MOSCOW (Reuters) – Russia will begin trials of an antibody treatment for COVID-19 patients next year, the head of the Moscow institute that developed the country’s first vaccine against the new disease, Sputnik V, said on Monday.
Alexander Gintsburg, director of the Gamaleya Institute, was cited by the RIA news agency as saying that he hoped trials for the new antibody-based drug would begin in the autumn of 2021.
“I hope clinical trials will begin in autumn,” he said. “We need to develop this drug using several technologies at the same time, which is something that is being done right now.”
Russia has been asking COVID-19 patients to donate blood plasma, which is rich in antibodies, for research.
Earlier this year, U.S. President Donald Trump was treated with an experimental antibody cocktail for COVID-19 produced by drugmaker Regeneron Pharmaceuticals Inc.

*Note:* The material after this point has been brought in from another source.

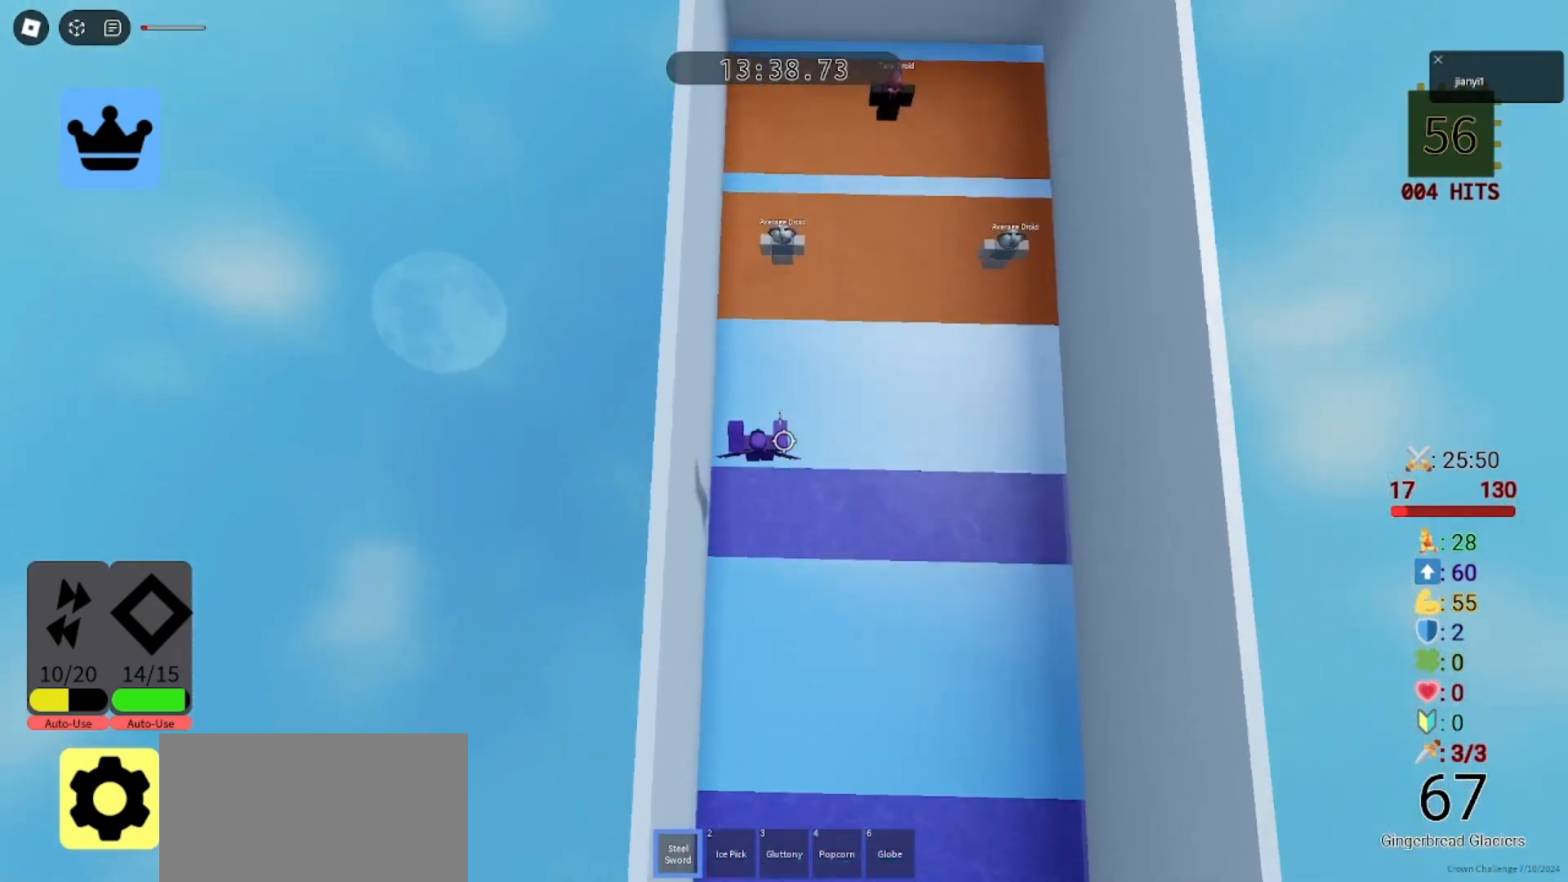
{"keys": ["s", "space"], "mouse": ["left"], "events": [[67, "mouse_left", "down"], [100, "mouse_left", "up"], [200, "mouse_left", "down"], [267, "d", "down"], [267, "mouse_left", "up"], [333, "w", "up"], [367, "mouse_left", "down"], [400, "s", "down"], [433, "mouse_left", "up"], [467, "d", "up"], [467, "space", "down"], [500, "mouse_left", "down"]]}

Antibodies are proteins made by the body’s immune system that latch on to and neutralize an invading virus. Regeneron’s cocktail contains an antibody made by the company and a second isolated from humans who recovered from COVID-19.
Gamaleya’s Gintsburg said on Sunday that the new Russian drug would be made up of “monoclonal antibodies”, genetically engineered versions of the antibodies that are found in the blood plasma of those who have been sick with COVID-19, the TASS news agency reported.
Russia last week stopped taking in new volunteers for its main human trial of Sputnik V, with developers saying it was unethical to administer a placebo to participants now that the shot was increasingly available to the public.
Russia began inoculating small numbers of people in high-risk groups soon after it granted regulatory approval to the vaccine in August. It launched its large-scale, final-stage trial in Moscow the following month.
The rollout ramped up this month and more than 200,000 Russians have now received the shot.
Since the start of the pandemic, Russia has recorded more than 3 million infections and 55,000 deaths.